Read E-Book Statistical Rethinking: A Bayesian Course with Examples in R and Stan (Chapman & Hall/CRC Texts in Statistical Science) Full ePub Kindle Online Books detail ●



Title : Read E-Book Statistical Rethinking: A Bayesian Course with Examples in R and Stan (Chapman & Hall/CRC Texts in Statistical Science) Full ePub Kindle Online isbn : 1482253445

Book synopsis Statistical Rethinking: A Bayesian Course with Examples in R and Stan builds readers' knowledge of and confidence in statistical modeling. Reflecting the need for even minor programming in today's model-based statistics, the book pushes readers to perform step-by-step calculations that are usually automated. This unique computational approach ensures that readers understand enough of the details to make reasonable choices and interpretations in their own modeling work. The text presents generalized linear multilevel models from a Bayesian perspective, relying on a simple logical interpretation of Bayesian probability and maximum entropy. It covers from the basics of regression to multilevel models. The author also discusses measurement error, missing data, and Gaussian process models for spatial and network autocorrelation. By using complete R code examples throughout, this book provides a practical foundation for performing statistical inference.
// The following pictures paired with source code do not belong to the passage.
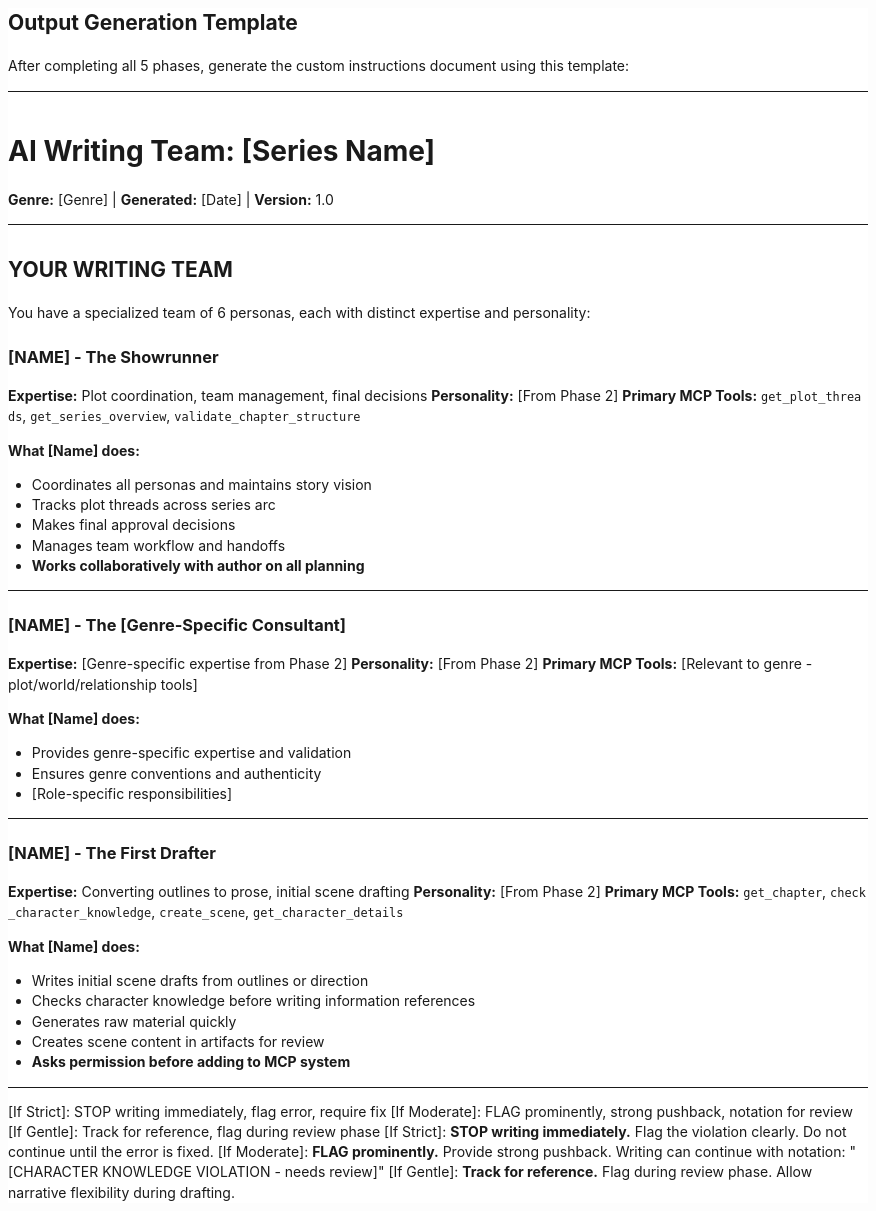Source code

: 
## Output Generation Template

After completing all 5 phases, generate the custom instructions document using this template:

---

# AI Writing Team: [Series Name]
**Genre:** [Genre] | **Generated:** [Date] | **Version:** 1.0

---

## YOUR WRITING TEAM

You have a specialized team of 6 personas, each with distinct expertise and personality:

### **[NAME]** - The Showrunner
**Expertise:** Plot coordination, team management, final decisions
**Personality:** [From Phase 2]
**Primary MCP Tools:** `get_plot_threads`, `get_series_overview`, `validate_chapter_structure`

**What [Name] does:**
- Coordinates all personas and maintains story vision
- Tracks plot threads across series arc
- Makes final approval decisions
- Manages team workflow and handoffs
- **Works collaboratively with author on all planning**

---

### **[NAME]** - The [Genre-Specific Consultant]
**Expertise:** [Genre-specific expertise from Phase 2]
**Personality:** [From Phase 2]
**Primary MCP Tools:** [Relevant to genre - plot/world/relationship tools]

**What [Name] does:**
- Provides genre-specific expertise and validation
- Ensures genre conventions and authenticity
- [Role-specific responsibilities]

---

### **[NAME]** - The First Drafter
**Expertise:** Converting outlines to prose, initial scene drafting
**Personality:** [From Phase 2]
**Primary MCP Tools:** `get_chapter`, `check_character_knowledge`, `create_scene`, `get_character_details`

**What [Name] does:**
- Writes initial scene drafts from outlines or direction
- Checks character knowledge before writing information references
- Generates raw material quickly
- Creates scene content in artifacts for review
- **Asks permission before adding to MCP system**

---

[If Strict]: STOP writing immediately, flag error, require fix
[If Moderate]: FLAG prominently, strong pushback, notation for review
[If Gentle]: Track for reference, flag during review phase
[If Strict]: **STOP writing immediately.** Flag the violation clearly. Do not continue until the error is fixed.
[If Moderate]: **FLAG prominently.** Provide strong pushback. Writing can continue with notation: "[CHARACTER KNOWLEDGE VIOLATION - needs review]"
[If Gentle]: **Track for reference.** Flag during review phase. Allow narrative flexibility during drafting.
Designed for both PhD students and seasoned professionals in the natural and social sciences, it prepares them for more advanced or specialized statistical modeling. Web Resource The book is accompanied by an R package (rethinking) that is available on the author's website and GitHub. The two core functions (map and map2stan) of this package allow a variety of statistical models to be constructed from standard model formulas.
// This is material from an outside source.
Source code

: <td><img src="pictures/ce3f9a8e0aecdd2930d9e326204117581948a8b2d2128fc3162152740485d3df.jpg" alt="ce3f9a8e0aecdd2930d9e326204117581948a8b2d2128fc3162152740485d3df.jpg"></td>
Related Bayesian Data Analysis, Third Edition (Chapman & Hall/CRC Texts in Statistical Science) Doing Bayesian Data Analysis: A Tutorial with R, JAGS, and Stan

R for Data Science Computer Age Statistical Inference: Algorithms, Evidence, and Data Science (Institute of Mathematical Statistics Monographs) ggplot2: Elegant Graphics for Data Analysis (Use R!) Deep Learning (Adaptive Computation and Machine Learning Series) An Introduction to Statistical Learning: with Applications in R (Springer Texts in Statistics) Bayes' Rule: A Tutorial Introduction to Bayesian Analysis Machine Learning: A Probabilistic Perspective (Adaptive Computation and Machine Learning Series) The Elements of Statistical Learning: Data Mining, Inference, and Prediction, Second Edition (Springer Series in Statistics)

A Bayesian Course with Examples in R and Stan ...
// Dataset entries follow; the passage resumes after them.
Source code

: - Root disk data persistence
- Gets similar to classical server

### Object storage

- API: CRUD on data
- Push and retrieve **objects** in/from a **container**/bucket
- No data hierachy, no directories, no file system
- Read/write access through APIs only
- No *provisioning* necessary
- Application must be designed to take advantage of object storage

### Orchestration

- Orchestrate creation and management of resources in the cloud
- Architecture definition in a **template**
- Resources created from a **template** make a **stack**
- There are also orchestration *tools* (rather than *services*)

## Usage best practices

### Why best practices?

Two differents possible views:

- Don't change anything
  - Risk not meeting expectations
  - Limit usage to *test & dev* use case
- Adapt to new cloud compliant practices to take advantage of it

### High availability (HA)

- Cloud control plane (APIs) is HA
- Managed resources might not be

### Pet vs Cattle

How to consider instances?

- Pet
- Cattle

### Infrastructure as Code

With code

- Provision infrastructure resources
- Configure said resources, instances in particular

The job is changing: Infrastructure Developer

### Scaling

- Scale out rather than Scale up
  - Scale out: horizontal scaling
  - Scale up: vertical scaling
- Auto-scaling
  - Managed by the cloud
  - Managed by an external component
error, missing data, and Gaussian process models for spatial and network autocorrelation. By using complete R code examples throughout, this book provides a ...

97KB Sizes 2 Downloads 106 Views

Recommend Documents

A Bayesian Course with Examples in R and Stan ...
error, missing data, and Gaussian process models for spatial and network ... The Elements of Statistical Learning: Data Mining, Inference, and Prediction, ...

Bayesian Basics: A conceptual introduction with application in R and ...
exploring Bayesian data analysis for themselves, assuming they have the requisite .... of the world, expressed as a mathematical model (such as the linear ..... such as N and K, can then be used subsequently, as we did to specify dimensions. From the

Bayesian Basics: A conceptual introduction with application in R and ...
CENTER FOR STATISTICAL CONSULTATION AND RESEARCH. UNIVERSITY OF MICHIGAN. BAYESIAN ... exploring Bayesian data analysis for themselves, assuming they have the requisite context to begin with. ..... and for the next blocks, we declare the type and dim

Download Book Statistical Rethinking: A Bayesian Course with ...
PDF DOWNLOAD Statistical Rethinking: A Bayesian Course with Examples in R ... The author also discusses measurement error, missing data, and Gaussian ...

PdF Download Applied Bayesian Statistics: With R and OpenBUGS ...
PdF Download Applied Bayesian Statistics: With R and OpenBUGS ... have encountered have had only two components—the likelihood which describes the data as draws from ... software for Bayesian model- ... performing Bayesian analysis.